→ Texte de référence:
^^^^
Emop arendt award
European Month of Photography Arendt Award
Pour la deuxième édition du Prix « European Month of Photography Arendt Award » l’étude Arendt & Medernach montre les œuvres d’artistes émergents issues de la sélection de la « Short List » du projet commun « Memory Lab- Photography Challenges History » des huit capitales d’EMOP (Athènes, Berlin, Bratislava, Budapest, Ljubljana, Luxembourg, Paris et Vienne).
Le thème, qui se décline en plusieurs parties, aborde des sujets liés à la réinterprétation du document historique, la réutilisation artistique de l’archive, la juxtaposition de réalité et de fiction ainsi qu’à l’approche transhistorique.
Qu’elle soit en rapport avec l’histoire autour de la deuxième guerre mondiale, qu’elle s’inspire de l’histoire des conflits plus récents ou qu’elle soit simplement reliée à l’histoire par l’approche biographique, la photographie de ces cinq artistes témoigne d’une nouvelle conscience politique des artistes photographes aujourd’hui et révèle des positions artistiques qui permettent de déconstruire les représentations schématiques qui constituent notre mémoire collective.
Dans sa série Obersalzberg, l’artiste allemand Andreas Mühe s’inspire de l’esthétique qui renvoie à l’image du nazisme comme elle a été véhiculée à l’époque par le photographe Walter Frentz. A travers ses mises en scène décalées dans lesquelles interviennent des amis acteurs en uniforme, il provoque cette ambiguïté du message qui, dans sa connotation historique, se décline en images fascinantes, ironiques et distanciées à la fois.
A l’opposé de l’approche artistique d’un Mühe, Tatiana Lecomte, artiste franco-autrichienne, parle de cette même époque en prenant comme thème récurrent les camps de concentration. Que ce soit à travers les séries Zement, Ouradour ou B.B. (Bergen-Belsen), elle s’intéresse plus à la difficulté de représenter ces lieux qu’à la vision directe. Elle utilise différentes techniques comme l’agrandissement de l’image trouvée (Ouradour) ou l’utilisation de photographie faite par elle-même mais où elle cache une partie en posant une feuille sur la photo pendant le développement (Zement). Le sujet est évoqué par le titre mais la vision est perturbée et les lieux ne sont plus reconnaissables voire identifiables. Dans B.B., autre camp de concentration où les baraques avaient été brûlées, Tatiana Lecomte gratte la couche photographique pour faire ressortir la mémoire du lieu. En faisant apparaître ainsi des taches oranges qui ressemblent au feu, elle fait référence à l’histoire du lieu en procédant par une espèce de hors-champ photographique. Contrairement à ce qu’on pense généralement de la photographie, en la considérant comme le médium de l’enregistrement du réel, pour Tatiana Lecomte elle est souvent plus dans l’absence que dans la présence. C’est en obstruant notre regard qu’elle parvient à nous montrer ce qui est caché derrière les choses.
^^^^
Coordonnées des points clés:
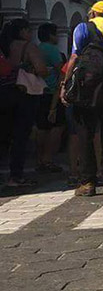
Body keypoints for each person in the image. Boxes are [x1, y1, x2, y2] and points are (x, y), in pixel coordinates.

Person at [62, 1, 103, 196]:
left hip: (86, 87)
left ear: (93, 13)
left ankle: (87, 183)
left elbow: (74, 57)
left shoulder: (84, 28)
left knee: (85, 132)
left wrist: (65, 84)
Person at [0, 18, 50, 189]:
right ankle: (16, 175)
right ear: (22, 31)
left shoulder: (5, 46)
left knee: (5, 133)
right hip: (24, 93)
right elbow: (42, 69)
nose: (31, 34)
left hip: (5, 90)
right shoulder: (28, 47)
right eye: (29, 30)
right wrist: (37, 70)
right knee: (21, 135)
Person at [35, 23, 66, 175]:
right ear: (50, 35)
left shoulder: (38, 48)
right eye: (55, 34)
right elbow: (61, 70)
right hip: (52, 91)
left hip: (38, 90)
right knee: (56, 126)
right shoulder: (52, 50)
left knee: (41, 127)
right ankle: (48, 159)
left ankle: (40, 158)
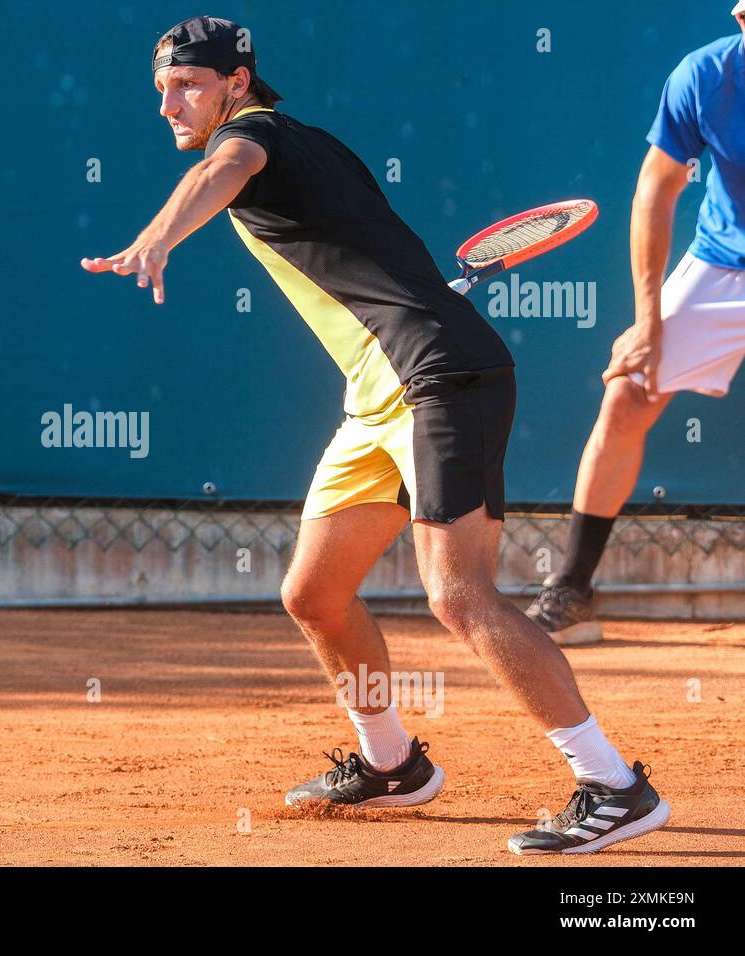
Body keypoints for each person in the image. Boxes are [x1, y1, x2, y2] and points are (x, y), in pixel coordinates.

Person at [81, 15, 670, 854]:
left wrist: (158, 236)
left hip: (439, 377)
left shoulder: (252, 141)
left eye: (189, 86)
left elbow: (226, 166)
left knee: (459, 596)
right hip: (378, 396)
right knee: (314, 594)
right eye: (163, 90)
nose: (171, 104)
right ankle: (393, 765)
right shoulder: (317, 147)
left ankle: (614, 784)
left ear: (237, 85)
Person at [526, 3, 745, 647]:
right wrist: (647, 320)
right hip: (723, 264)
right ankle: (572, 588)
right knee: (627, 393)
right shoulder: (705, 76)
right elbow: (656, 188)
^^^^
→ Consignes de travail:
• a. Répondez aux questions suivantes en vous appuyant sur le texte sur le prix EMOP Arendt.
(i) Combien de capitales d'EMOP participent au projet commun « Memory Lab- Photography Challenges History » ?
(ii) Quel photographe a véhiculé à l'époque l'esthétique du nazisme dont s'inspire Andreas Mühe dans sa série Obersalzberg ?
(iii) Dans la série B.B., que fait Tatiana Lecomte pour faire ressortir la mémoire du lieu ?
• b. Veuillez reprendre le texte sur le prix EMOP Arendt à la suite de sa dernière phrase.

→ Corrigé:
• a.
(i) Huit capitales.
(ii) Walter Frentz.
(iii) Elle gratte la couche photographique.

• b.
Une approche de l’histoire sous un angle plus social et individuel nous est montrée par l’artiste suédoise Lina Scheynius. En substituant ses photographies personnelles, réalisées en 2009 comme un journal intime, aux images entrées dans notre mémoire collective d’une ville de Sarajevo détruite par la guerre, elle a voulu donner une nouvelle vision de cette ville. En mélangeant les vues de la ville avec ses autoportraits et les situations avec son ami, elle raconte son histoire personnelle tout en faisant indirectement référence à la mémoire et à l’histoire de la ville.
Dans la série The Great Depression du Slovène Borut Peterlin le rapport à l’histoire nous est donné par le titre comme par la réalisation d’une technique ancienne appelée le procédé au collodion. Prises entre 2012 et 2014 et réalisées dans un style Vintage, pour rappeler d’autres crises historiques, ces photographies de paysages industriels déserts et de lieux de travail abandonnés, représentent la crise économique des dernières années en Europe.
Avec The End of the Long March, l’artiste hongrois Marcell Esterhazy utilise la métaphore du cerf pour questionner l’histoire. Animal mythique, majestueux avec sa ramure qui est le symbole de la fertilité, de la mort et de la renaissance, ce gibier noble est souvent représenté dans l’art. L’œuvre magnifique de Marcell Esterhazy réalisée en 2011 est basée sur une photographie d’album de famille, prise par son grand-père en 1935. D’après les documents trouvés, cet animal aurait été abattu par l’archiduc Joseph August, prince de Hongrie et de Bohème.
La nuit de chasse correspondrait au dernier jour de la longue marche de Mao Zedong durant la guerre civile chinoise, le 19 octobre 1935.
Ainsi cette photographie fait allusion à deux endroits et situations antagoniques réunis en quelque sorte par le titre. En lui donnant une conception contemporaine, Esterhazy en opposant le cerf abattu au ciel bleuté étoilée (transfert positif de moisissures et de larmes à partir du négatif) réussit à exprimer le drame humain dans toute sa complexité.
L’histoire apparaît différemment selon les perspectives que les artistes ont tracées. Chaque œuvre dans cette sélection est une tentative de défier la mémoire selon l’angle personnel du photographe. Finalement, ce sera l’attention du spectateur qui sera déterminante dans l’interprétation de ces œuvres qui témoignent toutes d’un décalage historique et d’une distanciation esthétique qu’il ne faudra pas manquer.